Given that you didn't have an ellipse guide for this, I'm going to take that into account when it comes to my critique of your construction. That said, I really can't stress this enough - an ellipse guide, even the more limited master ellipse templates (which is what most students end up getting, given that they're a LOT cheaper than a full set, though limited to smaller sizes) would have made this challenge a lot easier and a lot more valuable, while also being of great use into the next lesson (specifically when we use smaller ellipses to help us build unit grids).

So, if you're having trouble finding an ellipse guide, let me know what country you live in or what kinds of online stores you have access to, and I'll see if I can find something that helps.

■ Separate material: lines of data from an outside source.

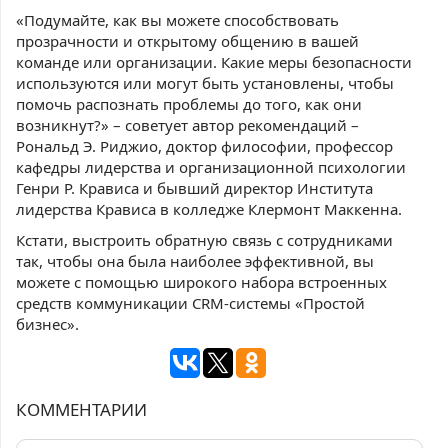
«Подумайте, как вы можете способствовать
прозрачности и открытому общению в вашей
команде или организации. Какие меры безопасности
используются или могут быть установлены, чтобы
помочь распознать проблемы до того, как они
возникнут?» – советует автор рекомендаций –
Рональд Э. Риджио, доктор философии, профессор
кафедры лидерства и организационной психологии
Генри Р. Крависа и бывший директор Института
лидерства Крависа в колледже Клермонт Маккенна.
Кстати, выстроить обратную связь с сотрудниками
так, чтобы она была наиболее эффективной, вы
можете с помощью широкого набора встроенных
средств коммуникации CRM-системы «Простой
бизнес».
КОММЕНТАРИИ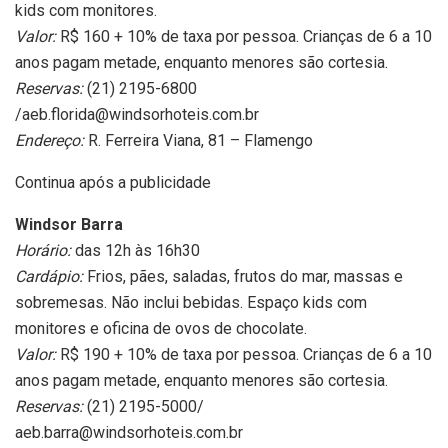
kids com monitores.
Valor:
R$ 160 + 10% de taxa por pessoa. Crianças de 6 a 10
anos pagam metade, enquanto menores são cortesia.
Reservas:
(21) 2195-6800
/
aeb.florida@windsorhoteis.com.br
Endereço:
R. Ferreira Viana, 81 – Flamengo
Continua após a publicidade
Windsor Barra
Horário:
das 12h às 16h30
Cardápio:
Frios, pães, saladas, frutos do mar, massas e
sobremesas. Não inclui bebidas. Espaço kids com
monitores e oficina de ovos de chocolate.
Valor:
R$ 190 + 10% de taxa por pessoa. Crianças de 6 a 10
anos pagam metade, enquanto menores são cortesia.
Reservas:
(21) 2195-5000/
aeb.barra@windsorhoteis.com.br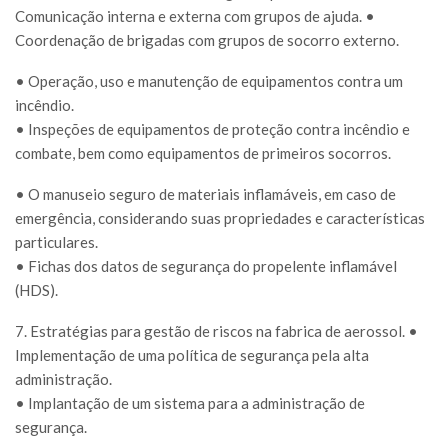
Comunicação interna e externa com grupos de ajuda. •
Coordenação de brigadas com grupos de socorro externo.
• Operação, uso e manutenção de equipamentos contra um
incêndio.
• Inspeções de equipamentos de proteção contra incêndio e
combate, bem como equipamentos de primeiros socorros.
• O manuseio seguro de materiais inflamáveis, em caso de
emergência, considerando suas propriedades e características
particulares.
• Fichas dos datos de segurança do propelente inflamável
(HDS).
7. Estratégias para gestão de riscos na fabrica de aerossol. •
Implementação de uma política de segurança pela alta
administração.
• Implantação de um sistema para a administração de
segurança.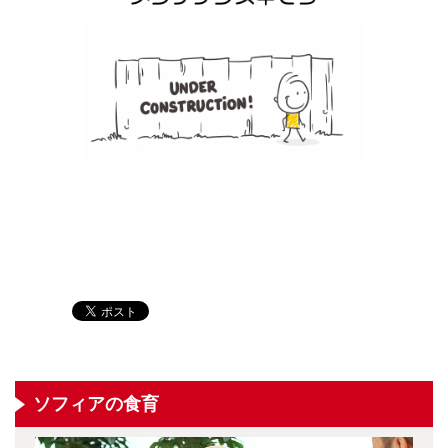
ソフィアの食育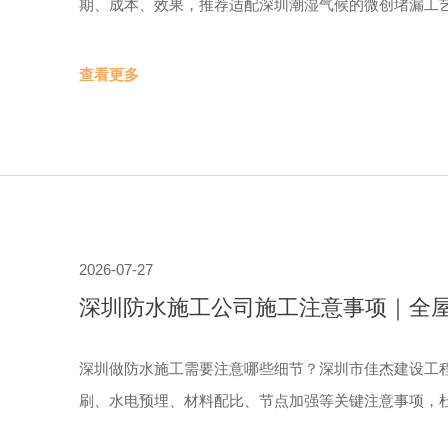
期、成本、效果，推荐适配深圳潮湿气候的微创堵漏工
查看更多
2026-07-27
深圳防水施工公司施工注意事项｜全屋
公司
深圳做防水施工需要注意哪些细节？深圳市佳杰建设工
刷、水电预埋、材料配比、节点加强等关键注意事项，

Anyway! Starting with the construction aspect of this challenge, I can see that you had quite a bit of trouble when it comes to actually controlling your larger ellipses (this is one case where drawing them smaller probably would have helped with that), but I can see a general sense especially towards the end that you're shifting your ellipses' degrees slightly wider as you move to the opposite side of the wheels, and you're incorporating a slight, but present, bulge through the midsection to help achieve more of an "inflated" appearance. This probably could have been emphasized a little more (although that depends based on your reference images), but as a whole, it's moving in the right direction.

Similarly, your construction of your rims do appear to show attention being paid not only to the front face of the structure, but also the side planes of each spoke to ensure that they feel three dimensional.

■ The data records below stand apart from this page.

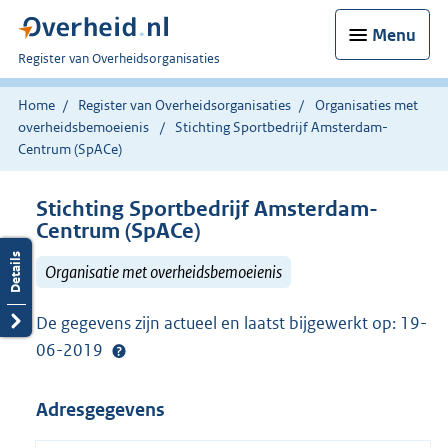
Menu
U
Register van Overheidsorganisaties
bent
nu
Home
Register van Overheidsorganisaties
Organisaties met
hier:
overheidsbemoeienis
Stichting Sportbedrijf Amsterdam-
Centrum (SpACe)
Stichting Sportbedrijf Amsterdam-
Centrum (SpACe)
Organisatie met overheidsbemoeienis
De gegevens zijn actueel en laatst bijgewerkt op: 19-
06-2019
Adresgegevens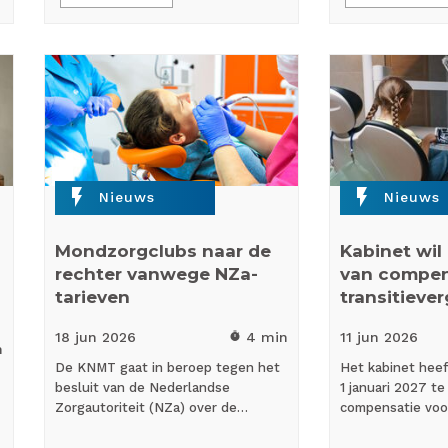
flash_on
flash_on
Nieuws
Nieuws
Mondzorgclubs naar de
Kabinet wil
rechter vanwege NZa-
van compen
tarieven
transitieve
18 jun
2026
4 min
11 jun
2026
timer
n
De KNMT gaat in beroep tegen het
Het kabinet hee
besluit van de Nederlandse
1 januari 2027 t
Zorgautoriteit (NZa) over de…
compensatie vo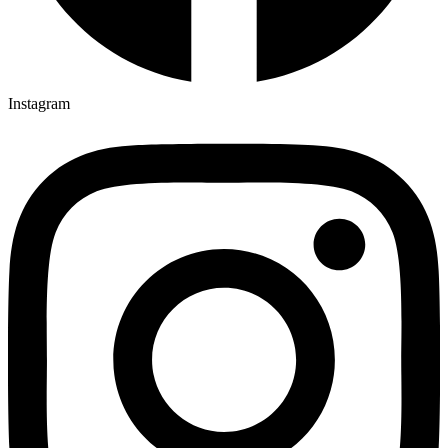
Instagram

The only real failing here was the linework - and while the ellipses are completely understandable, the problem is that in having loose ellipses, it trickled down into the rest of your linework as well. As we can see here you've got a ton of chicken scratching. It's not that you don't know better, but that the loose ellipses put your brain in a different frame of mind, making everything sketchy regardless of whether you knew how to do better. And that is one of the major reasons why an ellipse guide is invaluable here, and in its absence, you cannot expect to complete the challenge in a similar timeframe. It's going to take that much time to apply the ghosting method, and to hold to the markmaking principles from Lesson 1, and to keep holding to them even as the structure as a whole suffers from the looser ellipses.

Continuing onto the other side of this challenge, unfortunately you've fallen a bit of an intentional trap. Given how far removed we are from Lesson 2 at this point, it's unpleasantly common that students tend to forget that the principles of textural markmaking and implicit markmaking seem to drift away like something of a bad dream. But, as a tire tread is basically just a bunch of forms arranged along the surface of a cylindrical structure, it very much falls into the realm of texture.

Looking at drawings like this one, visually it looks fine. And it is fine, because it's floating in the void on its own. But when you take that wheel and squish it into the drawing of an actual car, all of a sudden things change. All of those marks making up the tread create a lot of contrast squeezed into a small space. And so, it creates a focal point in the drawing, pulling the viewer's eye to the wheels whether you want them to or not, because each textural form was conveyed using outlines (explicit markmaking).

For the most part I'm going to leave you to review the Lesson 2 texture material, but I do want to share this example. It's decidedly not a tire (it's the scales of an african bush viper), but it's not dissimilar, and most importantly the example shows that we can use more ink, or less ink, and as long as we're working implicitly by only drawing the shadows those forms cast, we can make as many marks or as few marks as we wish (within reasonable limits) without changing the nature of the texture being described. And so we don't have to choose between conveying the tire tread or not - we can include that information without necessarily having it all laid out in full detail.

Additionally, when it comes to tires with shallower grooves, it's easy to end up focusing on those grooves, when in fact the actual forms that make up the texture are the walls and floor of the grooves, not the empty space itself. To that point, here's a diagram about tackling holes in textures.

Now, admittedly while the texture issue would have been present, I do expect that you would have knocked this one out of the park, had you an ellipse guide, and it is unfortunate that you didn't. But, all the same, I'll leave you with this critique and mark this challenge as complete.